Olajuwan Smith, 20, a sophomore at Akron University, was awarded the title of "CDC Community Leader of the Year" at the Ohio CDC Association's 2015 conference Oct. 1-2 at Kent State University Hotel and Conference Center. More than 250 community leaders from around the state attended the event.
"The most important and valuable hobby that I can do is volunteering," he said. "I feel that it is something everyone should try to do. Giving back to the community is a wonderful thing."
Nate Coffman, executive director of the Ohio CDC Association, said award winners inspire them to step up their revitalization efforts.
“Their dedication and hard work give us examples of what’s possible in each of our communities," he said in a news release.
The Ohio CDC Association is a statewide organization of Community Development Corporations that "engages in capacity building, advocacy and public policy development that fosters socially and economically healthy communities," according to its website.
Smith took the time out of his summer vacation from college to teach classes at the G.O. CDC community center on Station Avenue. These three-hour classes ran for three months, three days per week.
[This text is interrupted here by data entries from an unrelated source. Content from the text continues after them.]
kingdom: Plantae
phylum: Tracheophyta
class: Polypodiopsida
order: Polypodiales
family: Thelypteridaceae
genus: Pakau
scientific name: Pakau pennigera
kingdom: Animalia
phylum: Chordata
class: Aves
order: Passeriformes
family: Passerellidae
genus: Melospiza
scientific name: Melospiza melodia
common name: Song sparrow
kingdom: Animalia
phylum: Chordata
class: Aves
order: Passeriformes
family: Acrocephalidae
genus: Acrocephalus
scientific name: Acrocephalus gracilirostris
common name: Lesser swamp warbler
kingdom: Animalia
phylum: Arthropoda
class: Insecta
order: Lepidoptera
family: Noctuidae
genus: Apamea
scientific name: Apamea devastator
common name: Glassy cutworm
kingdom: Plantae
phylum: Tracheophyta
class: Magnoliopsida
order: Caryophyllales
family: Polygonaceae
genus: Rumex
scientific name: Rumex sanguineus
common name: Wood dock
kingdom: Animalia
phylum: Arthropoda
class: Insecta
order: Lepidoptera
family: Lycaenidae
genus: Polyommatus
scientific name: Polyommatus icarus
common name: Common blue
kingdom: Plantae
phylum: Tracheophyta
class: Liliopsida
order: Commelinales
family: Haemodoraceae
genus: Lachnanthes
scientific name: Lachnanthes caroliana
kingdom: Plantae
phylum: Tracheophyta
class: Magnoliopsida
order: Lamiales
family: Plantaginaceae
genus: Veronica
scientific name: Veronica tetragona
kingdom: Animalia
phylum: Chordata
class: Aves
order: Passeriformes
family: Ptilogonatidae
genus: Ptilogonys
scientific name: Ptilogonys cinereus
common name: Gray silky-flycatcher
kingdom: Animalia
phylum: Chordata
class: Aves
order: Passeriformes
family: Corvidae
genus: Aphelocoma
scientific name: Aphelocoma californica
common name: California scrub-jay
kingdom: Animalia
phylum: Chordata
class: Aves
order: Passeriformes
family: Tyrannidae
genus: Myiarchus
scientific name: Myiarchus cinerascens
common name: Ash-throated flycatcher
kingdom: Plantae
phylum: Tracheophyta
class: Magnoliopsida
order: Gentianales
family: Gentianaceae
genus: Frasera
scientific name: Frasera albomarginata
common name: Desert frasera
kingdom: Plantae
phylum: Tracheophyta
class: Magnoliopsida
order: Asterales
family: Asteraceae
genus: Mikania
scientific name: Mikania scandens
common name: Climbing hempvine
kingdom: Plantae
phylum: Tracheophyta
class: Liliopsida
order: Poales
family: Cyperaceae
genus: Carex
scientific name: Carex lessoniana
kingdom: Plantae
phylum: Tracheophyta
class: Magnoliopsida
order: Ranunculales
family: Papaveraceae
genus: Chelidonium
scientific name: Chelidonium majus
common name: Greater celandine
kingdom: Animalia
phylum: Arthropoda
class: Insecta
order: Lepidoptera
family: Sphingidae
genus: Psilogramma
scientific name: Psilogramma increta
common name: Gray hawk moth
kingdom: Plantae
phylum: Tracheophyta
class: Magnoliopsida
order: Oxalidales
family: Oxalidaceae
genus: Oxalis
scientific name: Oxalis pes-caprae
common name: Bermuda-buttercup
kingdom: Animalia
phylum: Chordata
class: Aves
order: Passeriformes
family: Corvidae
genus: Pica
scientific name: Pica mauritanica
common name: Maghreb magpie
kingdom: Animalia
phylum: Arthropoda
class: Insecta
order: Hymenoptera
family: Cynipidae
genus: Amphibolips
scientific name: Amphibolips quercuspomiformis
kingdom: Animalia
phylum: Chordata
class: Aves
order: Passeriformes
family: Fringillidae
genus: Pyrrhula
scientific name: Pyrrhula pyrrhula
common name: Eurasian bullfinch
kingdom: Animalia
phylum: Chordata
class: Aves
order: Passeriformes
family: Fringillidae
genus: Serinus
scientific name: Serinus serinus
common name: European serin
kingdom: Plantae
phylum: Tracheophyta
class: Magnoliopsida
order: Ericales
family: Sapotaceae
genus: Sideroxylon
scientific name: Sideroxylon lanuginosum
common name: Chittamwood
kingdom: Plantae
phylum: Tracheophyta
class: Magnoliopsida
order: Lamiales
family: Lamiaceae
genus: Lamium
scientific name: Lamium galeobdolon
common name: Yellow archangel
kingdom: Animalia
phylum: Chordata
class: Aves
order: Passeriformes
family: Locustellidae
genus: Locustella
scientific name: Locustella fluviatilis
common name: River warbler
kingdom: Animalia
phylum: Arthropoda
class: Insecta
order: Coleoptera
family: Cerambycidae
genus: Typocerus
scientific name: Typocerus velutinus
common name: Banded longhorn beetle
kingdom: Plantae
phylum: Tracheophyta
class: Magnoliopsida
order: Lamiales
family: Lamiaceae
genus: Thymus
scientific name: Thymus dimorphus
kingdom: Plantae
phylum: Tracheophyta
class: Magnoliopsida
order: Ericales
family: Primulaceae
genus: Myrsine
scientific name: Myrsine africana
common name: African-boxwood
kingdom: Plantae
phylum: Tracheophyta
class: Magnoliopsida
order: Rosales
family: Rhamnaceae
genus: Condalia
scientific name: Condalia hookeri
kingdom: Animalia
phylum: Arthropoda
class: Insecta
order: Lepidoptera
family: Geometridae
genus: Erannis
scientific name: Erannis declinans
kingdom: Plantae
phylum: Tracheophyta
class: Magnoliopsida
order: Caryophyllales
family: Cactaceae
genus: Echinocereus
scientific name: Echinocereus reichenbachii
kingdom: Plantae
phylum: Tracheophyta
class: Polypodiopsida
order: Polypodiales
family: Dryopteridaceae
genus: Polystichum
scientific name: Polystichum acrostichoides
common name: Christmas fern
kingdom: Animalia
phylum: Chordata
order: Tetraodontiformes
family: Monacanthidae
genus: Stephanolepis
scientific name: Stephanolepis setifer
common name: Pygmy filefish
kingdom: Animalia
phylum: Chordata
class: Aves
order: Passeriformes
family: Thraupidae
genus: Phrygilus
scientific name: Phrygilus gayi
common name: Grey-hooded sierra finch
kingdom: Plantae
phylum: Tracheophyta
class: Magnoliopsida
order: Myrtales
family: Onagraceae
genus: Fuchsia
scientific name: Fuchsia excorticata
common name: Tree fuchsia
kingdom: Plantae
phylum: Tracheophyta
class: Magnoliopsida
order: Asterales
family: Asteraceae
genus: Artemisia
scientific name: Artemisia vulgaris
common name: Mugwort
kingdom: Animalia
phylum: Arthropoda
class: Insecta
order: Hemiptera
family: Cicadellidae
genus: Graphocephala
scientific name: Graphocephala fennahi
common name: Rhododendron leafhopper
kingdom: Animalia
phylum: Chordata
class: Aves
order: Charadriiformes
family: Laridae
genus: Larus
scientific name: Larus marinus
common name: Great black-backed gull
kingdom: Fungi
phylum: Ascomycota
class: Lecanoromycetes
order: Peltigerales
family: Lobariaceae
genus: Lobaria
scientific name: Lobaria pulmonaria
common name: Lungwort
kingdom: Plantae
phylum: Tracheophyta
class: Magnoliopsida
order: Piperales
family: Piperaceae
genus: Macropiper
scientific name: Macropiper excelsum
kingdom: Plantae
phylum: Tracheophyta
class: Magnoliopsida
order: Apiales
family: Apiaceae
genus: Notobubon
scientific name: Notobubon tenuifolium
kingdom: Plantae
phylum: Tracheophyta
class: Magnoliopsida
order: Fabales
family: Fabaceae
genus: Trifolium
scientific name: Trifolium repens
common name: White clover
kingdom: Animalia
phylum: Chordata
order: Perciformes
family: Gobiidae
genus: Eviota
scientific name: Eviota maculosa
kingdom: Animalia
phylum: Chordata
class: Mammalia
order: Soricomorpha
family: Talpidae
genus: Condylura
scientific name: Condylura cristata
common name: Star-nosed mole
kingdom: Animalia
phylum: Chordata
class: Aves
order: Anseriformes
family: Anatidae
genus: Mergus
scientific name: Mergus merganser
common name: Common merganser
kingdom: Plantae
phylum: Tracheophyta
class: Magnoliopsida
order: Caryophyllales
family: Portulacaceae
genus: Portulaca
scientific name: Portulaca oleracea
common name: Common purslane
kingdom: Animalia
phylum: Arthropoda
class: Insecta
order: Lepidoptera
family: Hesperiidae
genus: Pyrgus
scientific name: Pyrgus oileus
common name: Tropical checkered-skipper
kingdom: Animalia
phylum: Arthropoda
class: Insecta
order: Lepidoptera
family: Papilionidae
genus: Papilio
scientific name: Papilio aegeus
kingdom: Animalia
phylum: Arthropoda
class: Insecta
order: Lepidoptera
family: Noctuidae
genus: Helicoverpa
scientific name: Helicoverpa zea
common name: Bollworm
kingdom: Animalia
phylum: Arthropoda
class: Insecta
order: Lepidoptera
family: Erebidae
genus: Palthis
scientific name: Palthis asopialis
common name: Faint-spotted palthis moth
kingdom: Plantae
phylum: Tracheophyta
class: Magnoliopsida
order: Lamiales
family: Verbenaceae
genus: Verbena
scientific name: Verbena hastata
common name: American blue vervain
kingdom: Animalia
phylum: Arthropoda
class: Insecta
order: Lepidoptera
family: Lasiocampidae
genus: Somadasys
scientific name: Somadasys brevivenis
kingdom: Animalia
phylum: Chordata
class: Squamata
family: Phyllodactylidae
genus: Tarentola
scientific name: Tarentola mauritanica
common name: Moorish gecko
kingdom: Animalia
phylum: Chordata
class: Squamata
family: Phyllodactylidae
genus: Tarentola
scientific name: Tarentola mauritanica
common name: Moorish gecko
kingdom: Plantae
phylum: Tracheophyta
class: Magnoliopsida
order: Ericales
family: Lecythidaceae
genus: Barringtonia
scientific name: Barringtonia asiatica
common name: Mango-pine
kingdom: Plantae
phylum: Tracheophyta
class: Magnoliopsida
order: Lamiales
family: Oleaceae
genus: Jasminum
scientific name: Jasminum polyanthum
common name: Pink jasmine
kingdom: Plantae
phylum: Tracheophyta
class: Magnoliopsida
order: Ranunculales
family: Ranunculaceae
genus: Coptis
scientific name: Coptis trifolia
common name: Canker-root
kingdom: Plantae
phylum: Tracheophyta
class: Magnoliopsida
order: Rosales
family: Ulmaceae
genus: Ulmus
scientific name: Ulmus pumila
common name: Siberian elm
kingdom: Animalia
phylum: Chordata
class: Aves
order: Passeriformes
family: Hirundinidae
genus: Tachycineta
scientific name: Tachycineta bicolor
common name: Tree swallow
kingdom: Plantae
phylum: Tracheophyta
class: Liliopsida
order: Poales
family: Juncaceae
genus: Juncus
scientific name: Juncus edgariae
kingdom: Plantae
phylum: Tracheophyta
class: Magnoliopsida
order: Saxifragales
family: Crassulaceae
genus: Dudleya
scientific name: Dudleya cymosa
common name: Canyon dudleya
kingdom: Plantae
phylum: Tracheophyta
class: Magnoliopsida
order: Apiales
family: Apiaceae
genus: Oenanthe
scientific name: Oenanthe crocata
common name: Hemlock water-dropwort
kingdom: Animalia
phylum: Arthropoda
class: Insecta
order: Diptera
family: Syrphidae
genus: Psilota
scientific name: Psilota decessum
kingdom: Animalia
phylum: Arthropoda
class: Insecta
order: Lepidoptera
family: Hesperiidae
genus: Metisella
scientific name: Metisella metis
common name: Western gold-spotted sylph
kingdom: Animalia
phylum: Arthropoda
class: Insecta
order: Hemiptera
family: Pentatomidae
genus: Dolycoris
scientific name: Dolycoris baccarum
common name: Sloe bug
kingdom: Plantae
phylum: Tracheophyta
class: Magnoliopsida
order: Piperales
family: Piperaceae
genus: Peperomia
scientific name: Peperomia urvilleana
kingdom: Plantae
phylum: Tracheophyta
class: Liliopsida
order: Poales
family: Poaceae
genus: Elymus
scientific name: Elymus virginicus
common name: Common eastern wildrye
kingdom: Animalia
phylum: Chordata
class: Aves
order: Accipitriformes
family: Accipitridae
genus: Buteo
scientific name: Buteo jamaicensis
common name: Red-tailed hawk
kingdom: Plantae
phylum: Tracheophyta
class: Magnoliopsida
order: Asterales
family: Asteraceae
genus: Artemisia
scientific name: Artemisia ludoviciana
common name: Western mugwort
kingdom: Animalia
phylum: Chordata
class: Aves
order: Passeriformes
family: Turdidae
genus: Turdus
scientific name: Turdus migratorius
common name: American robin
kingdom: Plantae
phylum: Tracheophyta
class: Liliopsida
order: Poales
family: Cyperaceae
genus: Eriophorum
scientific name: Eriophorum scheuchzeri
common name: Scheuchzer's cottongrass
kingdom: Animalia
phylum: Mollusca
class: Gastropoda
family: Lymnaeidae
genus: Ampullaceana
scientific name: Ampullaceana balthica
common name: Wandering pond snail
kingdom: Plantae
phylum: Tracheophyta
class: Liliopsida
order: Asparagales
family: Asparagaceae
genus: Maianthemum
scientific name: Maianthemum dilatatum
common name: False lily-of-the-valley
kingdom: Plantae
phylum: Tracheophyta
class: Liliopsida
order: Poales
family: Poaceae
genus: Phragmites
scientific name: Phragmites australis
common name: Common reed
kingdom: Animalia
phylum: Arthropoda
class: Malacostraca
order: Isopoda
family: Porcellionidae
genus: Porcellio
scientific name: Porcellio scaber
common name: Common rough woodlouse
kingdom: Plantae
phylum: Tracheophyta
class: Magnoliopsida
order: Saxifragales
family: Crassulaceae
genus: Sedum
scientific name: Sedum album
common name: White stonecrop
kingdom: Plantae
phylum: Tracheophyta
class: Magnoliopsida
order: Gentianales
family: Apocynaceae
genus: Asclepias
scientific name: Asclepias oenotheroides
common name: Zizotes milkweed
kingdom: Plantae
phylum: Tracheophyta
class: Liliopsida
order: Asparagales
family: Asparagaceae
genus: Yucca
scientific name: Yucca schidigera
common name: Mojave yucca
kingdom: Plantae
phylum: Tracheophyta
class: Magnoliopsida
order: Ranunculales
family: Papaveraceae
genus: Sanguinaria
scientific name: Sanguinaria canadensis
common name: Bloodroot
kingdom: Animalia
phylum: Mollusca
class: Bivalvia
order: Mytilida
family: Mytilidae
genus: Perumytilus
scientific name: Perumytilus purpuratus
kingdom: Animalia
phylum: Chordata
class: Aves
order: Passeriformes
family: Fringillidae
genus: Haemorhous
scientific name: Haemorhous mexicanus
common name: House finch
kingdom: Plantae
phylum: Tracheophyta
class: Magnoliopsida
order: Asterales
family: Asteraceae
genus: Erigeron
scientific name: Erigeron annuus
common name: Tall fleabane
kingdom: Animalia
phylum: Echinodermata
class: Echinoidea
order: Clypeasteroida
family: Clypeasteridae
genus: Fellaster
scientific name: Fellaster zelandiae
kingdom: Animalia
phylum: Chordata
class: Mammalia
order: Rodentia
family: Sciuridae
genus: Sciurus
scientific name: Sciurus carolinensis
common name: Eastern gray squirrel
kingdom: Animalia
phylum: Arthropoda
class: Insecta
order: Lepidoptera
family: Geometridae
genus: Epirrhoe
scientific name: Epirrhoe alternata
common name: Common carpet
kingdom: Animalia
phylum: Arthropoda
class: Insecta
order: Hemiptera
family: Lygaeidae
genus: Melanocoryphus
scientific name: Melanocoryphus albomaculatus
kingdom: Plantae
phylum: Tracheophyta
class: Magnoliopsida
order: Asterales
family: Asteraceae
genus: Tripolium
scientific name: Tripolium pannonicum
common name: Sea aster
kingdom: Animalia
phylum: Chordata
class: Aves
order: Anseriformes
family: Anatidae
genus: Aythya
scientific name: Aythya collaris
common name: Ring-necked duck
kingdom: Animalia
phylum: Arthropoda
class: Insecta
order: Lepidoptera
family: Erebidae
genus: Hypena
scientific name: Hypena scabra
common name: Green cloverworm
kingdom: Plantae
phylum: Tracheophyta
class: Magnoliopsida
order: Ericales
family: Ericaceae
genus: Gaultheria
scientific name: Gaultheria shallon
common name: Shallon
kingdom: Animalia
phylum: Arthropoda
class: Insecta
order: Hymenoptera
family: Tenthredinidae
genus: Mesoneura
"He devoted his time and skills to teach computer classes free of charge," said Frances Norman, food coordinator at G.O. CDC. "He instructed a broad age-range of students, yet treated each student with the utmost respect."
Smith's teaching skills and presentations go well beyond his years, Norman said.
Smith started teaching at G.O. CDC three years ago, when he was a senior at Lakeside High School, beginning with a basic-level computer class. Upon completing the first class, each student received a laptop, made possible by a grant from the York Foundation.
Ashtabula Area City Schools Superintendent Patrick Colucci said Smith is a "phenomenal example" of how hard work and persistence can turn into success. Smith graduated in 2014 with a 3.8 GPA and won the presidential academic excellence award.
"He is a high-achieving student that knows how to overcome adversity," Colucci said. "We are so proud of all he has done for himself, our students and community. He has a great future ahead of him."
Smith developed his own curriculum, syllabus, quizzes, tests and assignments. The Ashtabula Area City Schools District provided the computers and equipment, making the classes possible.
"I still teach computers at G.O. CDC, but with my class schedule, it's much harder to teach full-time," Smith said. "During the summer, I taught a variety of classes: Introduction to Microsoft Office, Computer Basics and Intermediate Computers."
He said he would like to teach math, so he's thinking about starting at intermediate algebra class.
"One reason I teach is because I love learning things," Smith said. "I believe learning is something that should be enjoyable and exciting, and getting to be the person who turns on that light bulb in the student's mind and help them feel successful is awesome."
Smith is now going to college for computer engineering, but his students said he should go for a teaching degree.
“Olajuwan is a great teacher,” Ashtabula resident Dee Jones said. “He’s very knowledgeable. He makes sure we all understand.”
A graduate of Lakeside High School, Smith is a sophomore at the University of Akron and part of the university's Co-Op program.
"Choosing to co-op means I will complete my first five semesters of study and then begin alternating a semester of paid employment in my major with a semester of classroom study, until my senior level," he said. This program enables me to integrate classroom instruction with practical and valuable on-the-job experience."
At the end of five years, Smith will have accumulated 12 or more months of work experience.
"I want to be a success story from Ashtabula," he said.